A few months ago in my post More Than Just a Fantasy we looked at how the fantasy genre — in particular J.R.R. Tolkien’s vision — is relevant to us in its stories and themes. In particular, Matthew Dickerson’s book A Hobbit Journey: Discovering the Enchantment of J.R.R. Tolkien’s Middle-Earth, showed us how Tolkien’s worldview was populated with many deep ideas to ponder and learn from.
With the release of the second Hobbit film, it’s a good time for Tolkien fans to once again dig deep into his mythos and what formed what has become a classic part of 20th Century literature. There is no shortage of books to peruse, but a couple stand out.
There is the before-mentioned by Dickerson, which focuses on how Tolkien’s Christian beliefs were the foundation to his writings. Tom Shippey’s The Road to Middle Earth: How J.R.R. Tolkien Created a New Mythology is the go to biography of Tolkien and exploration of his many inspirations. John Garth expands on one aspect of Tolkien’s past, his serving in World War I, in Tolkien and the Great War. The War of the Ring had some very real life parallels.

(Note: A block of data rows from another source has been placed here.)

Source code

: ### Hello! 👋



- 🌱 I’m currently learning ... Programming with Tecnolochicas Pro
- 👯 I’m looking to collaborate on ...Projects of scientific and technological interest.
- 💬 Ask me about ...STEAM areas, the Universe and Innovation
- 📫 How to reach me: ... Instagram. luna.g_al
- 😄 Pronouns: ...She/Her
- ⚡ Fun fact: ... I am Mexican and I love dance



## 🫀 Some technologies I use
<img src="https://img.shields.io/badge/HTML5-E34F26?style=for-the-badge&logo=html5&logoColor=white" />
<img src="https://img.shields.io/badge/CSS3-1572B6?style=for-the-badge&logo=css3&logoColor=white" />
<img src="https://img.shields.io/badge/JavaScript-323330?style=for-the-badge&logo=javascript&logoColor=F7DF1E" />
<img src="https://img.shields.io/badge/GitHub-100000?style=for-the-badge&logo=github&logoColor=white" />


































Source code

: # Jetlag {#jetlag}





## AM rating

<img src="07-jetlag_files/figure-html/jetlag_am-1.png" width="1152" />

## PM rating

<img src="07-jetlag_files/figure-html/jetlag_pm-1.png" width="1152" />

To top all this off, Christopher Snyder’s new The Making of Middle-Earth covers a little bit of everything of Tolkien’s world and legacy. It’s a great place to start for all Tolkien students and fans.
Do you need these books to enjoy Tolkien’s fiction? No. Do they make you want to go back and re-read and become immersed — deeply so — into Middle-Earth like it was the first time? Yes, they certainly do.